* [Actions to take]
(1) According to the post about the Encyclopedia of Life launch, how many named species does the project aim to document?
(2) Reproduce everything in the Encyclopedia of Life post from "The funding comes" down to "making it happen!".

Field of Science

Encyclopedia of Life Launches!

The Washington Post reports that a major new project has been launched:

"A group of the world's leading scientists announced yesterday that they had joined forces to document the world's 1.8 million named species in a massive new "Encyclopedia of Life." The unprecedented $12.5 million effort -- a collaboration of Chicago's Field Museum, Harvard University, the Marine Biological Laboratory at Woods Hole, Mass., the Smithsonian Institution, the Biodiversity Heritage Library and the Missouri Botanical Garden -- aims to create separate Web pages on every known species within a decade."

The funding comes from the John D. and Catherine T. MacArthur Foundation ($10 mil) and the Alfred P. Sloan Foundation ($2.5 mil). Wow. This is big science for "organismal biology" and it will put a whole lot of good data in one open-access place. Congratulations to those who had the vision to get this launched and thanks to the funding organizations for making it happen!

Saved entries
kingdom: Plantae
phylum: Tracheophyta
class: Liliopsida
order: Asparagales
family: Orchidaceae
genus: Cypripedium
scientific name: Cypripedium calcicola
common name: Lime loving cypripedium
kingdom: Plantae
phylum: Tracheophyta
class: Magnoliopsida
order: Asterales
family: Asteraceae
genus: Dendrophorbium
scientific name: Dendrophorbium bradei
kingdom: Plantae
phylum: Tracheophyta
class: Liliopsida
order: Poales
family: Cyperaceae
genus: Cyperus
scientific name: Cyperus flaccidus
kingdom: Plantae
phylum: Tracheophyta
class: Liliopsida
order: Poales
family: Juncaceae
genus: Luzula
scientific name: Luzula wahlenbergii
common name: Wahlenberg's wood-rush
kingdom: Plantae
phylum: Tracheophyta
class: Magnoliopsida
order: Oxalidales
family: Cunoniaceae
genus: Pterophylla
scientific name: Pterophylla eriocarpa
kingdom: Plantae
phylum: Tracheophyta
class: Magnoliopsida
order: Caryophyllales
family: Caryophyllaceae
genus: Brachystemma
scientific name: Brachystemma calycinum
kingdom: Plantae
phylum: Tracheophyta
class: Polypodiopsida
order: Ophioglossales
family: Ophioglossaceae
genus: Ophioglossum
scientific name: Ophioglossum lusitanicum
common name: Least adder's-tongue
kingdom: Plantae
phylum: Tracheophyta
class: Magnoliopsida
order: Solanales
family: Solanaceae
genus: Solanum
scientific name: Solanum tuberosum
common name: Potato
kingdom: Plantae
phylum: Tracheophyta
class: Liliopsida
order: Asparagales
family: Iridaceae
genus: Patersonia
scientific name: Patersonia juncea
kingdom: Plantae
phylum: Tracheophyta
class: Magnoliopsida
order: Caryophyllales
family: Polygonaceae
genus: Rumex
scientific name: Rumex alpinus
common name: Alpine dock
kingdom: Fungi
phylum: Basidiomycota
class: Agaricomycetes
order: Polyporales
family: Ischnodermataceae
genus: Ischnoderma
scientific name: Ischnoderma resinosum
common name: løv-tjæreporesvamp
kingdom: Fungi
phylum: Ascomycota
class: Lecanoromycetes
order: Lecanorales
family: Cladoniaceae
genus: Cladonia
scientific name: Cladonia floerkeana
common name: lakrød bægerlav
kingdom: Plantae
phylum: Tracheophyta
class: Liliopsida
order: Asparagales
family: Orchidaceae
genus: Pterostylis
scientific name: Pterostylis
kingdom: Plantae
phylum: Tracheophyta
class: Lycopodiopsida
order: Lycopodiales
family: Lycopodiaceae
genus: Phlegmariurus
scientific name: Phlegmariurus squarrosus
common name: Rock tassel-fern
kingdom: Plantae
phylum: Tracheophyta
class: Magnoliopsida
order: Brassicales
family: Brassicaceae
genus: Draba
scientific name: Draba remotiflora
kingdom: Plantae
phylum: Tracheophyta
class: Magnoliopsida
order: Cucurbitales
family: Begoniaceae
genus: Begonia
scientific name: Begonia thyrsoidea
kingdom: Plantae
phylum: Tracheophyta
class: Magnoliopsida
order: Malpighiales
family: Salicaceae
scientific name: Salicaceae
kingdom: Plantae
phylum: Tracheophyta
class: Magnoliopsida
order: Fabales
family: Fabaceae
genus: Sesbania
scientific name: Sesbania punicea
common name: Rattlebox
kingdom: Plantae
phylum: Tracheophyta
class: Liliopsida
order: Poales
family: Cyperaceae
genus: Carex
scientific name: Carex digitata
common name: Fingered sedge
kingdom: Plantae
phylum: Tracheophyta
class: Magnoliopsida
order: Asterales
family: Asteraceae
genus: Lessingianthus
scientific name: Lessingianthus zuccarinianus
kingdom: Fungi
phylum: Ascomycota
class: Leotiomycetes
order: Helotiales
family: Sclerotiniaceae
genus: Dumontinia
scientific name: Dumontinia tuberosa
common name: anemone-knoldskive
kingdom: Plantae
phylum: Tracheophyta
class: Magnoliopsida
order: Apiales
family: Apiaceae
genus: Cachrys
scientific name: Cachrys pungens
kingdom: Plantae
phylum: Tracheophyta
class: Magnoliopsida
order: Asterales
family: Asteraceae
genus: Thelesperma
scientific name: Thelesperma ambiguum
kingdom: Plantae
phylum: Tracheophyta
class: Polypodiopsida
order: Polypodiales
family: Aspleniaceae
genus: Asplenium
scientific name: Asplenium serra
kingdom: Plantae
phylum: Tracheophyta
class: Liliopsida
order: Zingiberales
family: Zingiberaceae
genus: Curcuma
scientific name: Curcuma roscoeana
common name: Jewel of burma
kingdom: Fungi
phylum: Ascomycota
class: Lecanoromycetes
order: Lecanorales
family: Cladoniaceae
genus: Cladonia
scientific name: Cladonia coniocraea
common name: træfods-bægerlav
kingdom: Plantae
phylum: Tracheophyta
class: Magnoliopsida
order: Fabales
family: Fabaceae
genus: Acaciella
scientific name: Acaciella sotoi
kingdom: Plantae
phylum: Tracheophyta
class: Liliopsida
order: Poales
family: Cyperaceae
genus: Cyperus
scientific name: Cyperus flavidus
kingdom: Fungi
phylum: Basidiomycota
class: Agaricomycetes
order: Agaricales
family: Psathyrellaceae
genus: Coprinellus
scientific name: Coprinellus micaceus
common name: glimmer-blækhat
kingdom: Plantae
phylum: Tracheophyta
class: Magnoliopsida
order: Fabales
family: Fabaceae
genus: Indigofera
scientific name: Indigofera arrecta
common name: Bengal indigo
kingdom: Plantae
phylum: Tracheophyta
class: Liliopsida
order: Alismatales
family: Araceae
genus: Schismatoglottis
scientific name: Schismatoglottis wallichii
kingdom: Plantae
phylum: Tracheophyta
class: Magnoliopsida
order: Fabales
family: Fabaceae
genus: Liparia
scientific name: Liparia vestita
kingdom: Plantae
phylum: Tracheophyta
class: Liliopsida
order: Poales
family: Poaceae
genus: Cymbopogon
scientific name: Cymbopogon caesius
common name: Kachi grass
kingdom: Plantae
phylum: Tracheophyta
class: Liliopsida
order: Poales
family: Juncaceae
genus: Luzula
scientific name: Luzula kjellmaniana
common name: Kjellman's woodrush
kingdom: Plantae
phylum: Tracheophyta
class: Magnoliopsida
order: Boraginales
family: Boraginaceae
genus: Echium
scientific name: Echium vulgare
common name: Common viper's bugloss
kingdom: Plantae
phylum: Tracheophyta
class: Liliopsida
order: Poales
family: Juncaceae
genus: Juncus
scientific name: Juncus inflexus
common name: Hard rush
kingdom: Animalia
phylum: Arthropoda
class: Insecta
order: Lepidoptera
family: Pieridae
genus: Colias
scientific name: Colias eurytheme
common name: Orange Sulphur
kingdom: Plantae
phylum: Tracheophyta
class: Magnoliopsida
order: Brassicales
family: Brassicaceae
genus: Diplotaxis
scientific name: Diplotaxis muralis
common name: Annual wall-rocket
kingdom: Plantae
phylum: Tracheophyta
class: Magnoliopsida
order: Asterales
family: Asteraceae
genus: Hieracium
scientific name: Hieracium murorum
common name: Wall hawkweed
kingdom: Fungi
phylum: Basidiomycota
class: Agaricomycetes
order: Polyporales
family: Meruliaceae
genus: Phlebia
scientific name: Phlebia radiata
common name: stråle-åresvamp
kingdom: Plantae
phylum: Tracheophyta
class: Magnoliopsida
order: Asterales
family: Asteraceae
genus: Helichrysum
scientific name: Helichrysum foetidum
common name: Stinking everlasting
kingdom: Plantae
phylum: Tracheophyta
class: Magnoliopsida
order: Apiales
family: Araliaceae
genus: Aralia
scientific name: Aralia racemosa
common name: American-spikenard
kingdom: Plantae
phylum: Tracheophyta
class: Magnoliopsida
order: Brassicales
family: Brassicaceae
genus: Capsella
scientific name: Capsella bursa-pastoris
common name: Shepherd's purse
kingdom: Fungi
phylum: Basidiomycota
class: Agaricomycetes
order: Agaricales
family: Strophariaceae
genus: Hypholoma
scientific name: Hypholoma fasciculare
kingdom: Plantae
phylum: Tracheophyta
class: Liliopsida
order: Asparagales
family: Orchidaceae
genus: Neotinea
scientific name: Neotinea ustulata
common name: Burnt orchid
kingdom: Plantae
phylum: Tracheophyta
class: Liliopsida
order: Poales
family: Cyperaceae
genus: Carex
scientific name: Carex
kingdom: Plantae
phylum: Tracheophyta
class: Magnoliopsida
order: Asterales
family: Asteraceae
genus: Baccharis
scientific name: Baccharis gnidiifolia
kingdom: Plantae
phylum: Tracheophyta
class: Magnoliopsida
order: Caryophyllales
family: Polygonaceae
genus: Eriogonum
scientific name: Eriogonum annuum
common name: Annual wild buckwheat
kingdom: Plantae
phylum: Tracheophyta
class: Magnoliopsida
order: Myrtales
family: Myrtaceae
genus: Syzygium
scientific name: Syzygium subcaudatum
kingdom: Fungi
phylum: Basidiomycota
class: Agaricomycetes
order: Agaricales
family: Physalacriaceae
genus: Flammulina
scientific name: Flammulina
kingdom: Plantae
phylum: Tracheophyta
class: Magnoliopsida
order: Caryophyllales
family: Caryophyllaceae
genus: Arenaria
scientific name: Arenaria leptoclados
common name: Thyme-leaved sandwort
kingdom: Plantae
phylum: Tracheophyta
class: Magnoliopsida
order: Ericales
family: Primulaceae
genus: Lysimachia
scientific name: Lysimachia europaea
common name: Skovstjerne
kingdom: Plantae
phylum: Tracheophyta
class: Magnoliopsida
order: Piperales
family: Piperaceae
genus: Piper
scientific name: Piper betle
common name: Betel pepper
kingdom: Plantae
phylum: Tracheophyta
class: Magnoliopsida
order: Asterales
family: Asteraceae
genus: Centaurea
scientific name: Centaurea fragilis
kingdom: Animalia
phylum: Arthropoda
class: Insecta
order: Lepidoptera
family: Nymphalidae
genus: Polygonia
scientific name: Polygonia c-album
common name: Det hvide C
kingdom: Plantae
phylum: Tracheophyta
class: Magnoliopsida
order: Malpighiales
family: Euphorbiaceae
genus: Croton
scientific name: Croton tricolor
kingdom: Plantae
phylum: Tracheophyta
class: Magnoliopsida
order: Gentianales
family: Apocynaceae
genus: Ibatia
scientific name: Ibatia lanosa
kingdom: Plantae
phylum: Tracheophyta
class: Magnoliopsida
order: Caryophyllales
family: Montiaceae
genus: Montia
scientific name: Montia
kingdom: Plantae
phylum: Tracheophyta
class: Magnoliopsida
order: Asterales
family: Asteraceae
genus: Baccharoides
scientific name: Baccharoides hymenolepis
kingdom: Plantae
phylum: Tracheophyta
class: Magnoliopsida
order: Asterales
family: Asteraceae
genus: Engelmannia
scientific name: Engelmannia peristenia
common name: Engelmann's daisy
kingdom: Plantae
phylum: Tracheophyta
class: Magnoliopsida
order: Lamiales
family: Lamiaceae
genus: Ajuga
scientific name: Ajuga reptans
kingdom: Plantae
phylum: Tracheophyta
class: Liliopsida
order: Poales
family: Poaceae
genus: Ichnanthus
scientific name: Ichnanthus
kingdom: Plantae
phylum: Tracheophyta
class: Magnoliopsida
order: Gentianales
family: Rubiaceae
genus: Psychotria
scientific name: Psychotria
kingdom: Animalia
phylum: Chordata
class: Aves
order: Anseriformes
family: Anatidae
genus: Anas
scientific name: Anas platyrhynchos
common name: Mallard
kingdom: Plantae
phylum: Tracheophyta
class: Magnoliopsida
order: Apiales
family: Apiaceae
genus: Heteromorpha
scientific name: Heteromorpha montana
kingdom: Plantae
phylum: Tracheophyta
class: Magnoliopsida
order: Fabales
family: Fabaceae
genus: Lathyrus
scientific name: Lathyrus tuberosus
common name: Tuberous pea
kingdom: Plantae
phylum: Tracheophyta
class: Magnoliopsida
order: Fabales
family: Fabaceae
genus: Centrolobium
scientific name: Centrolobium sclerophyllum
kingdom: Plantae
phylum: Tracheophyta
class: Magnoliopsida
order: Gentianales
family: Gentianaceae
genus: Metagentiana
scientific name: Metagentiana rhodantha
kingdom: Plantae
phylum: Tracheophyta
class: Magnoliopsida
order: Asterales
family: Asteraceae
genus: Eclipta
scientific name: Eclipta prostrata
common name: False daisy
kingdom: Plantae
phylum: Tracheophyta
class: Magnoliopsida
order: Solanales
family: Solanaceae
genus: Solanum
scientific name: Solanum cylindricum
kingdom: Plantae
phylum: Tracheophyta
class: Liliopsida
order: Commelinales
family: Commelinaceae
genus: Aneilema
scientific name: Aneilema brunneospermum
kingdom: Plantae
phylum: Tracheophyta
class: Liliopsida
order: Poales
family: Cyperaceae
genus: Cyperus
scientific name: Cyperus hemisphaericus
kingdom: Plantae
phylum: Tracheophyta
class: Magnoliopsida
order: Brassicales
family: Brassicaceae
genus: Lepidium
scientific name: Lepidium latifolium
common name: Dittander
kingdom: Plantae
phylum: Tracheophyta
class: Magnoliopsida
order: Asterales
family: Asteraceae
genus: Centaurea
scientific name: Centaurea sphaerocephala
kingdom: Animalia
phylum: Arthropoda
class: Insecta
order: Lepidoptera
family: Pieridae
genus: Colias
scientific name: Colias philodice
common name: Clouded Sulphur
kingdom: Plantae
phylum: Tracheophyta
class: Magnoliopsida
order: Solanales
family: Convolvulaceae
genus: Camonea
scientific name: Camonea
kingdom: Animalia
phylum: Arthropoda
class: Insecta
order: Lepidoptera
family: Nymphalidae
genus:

* [Solutions to the problems]
(1) 1.8 million named species.

(2)
The funding comes from the John D. and Catherine T. MacArthur Foundation ($10 mil) and the Alfred P. Sloan Foundation ($2.5 mil). Wow. This is big science for "organismal biology" and it will put a whole lot of good data in one open-access place. Congratulations to those who had the vision to get this launched and thanks to the funding organizations for making it happen!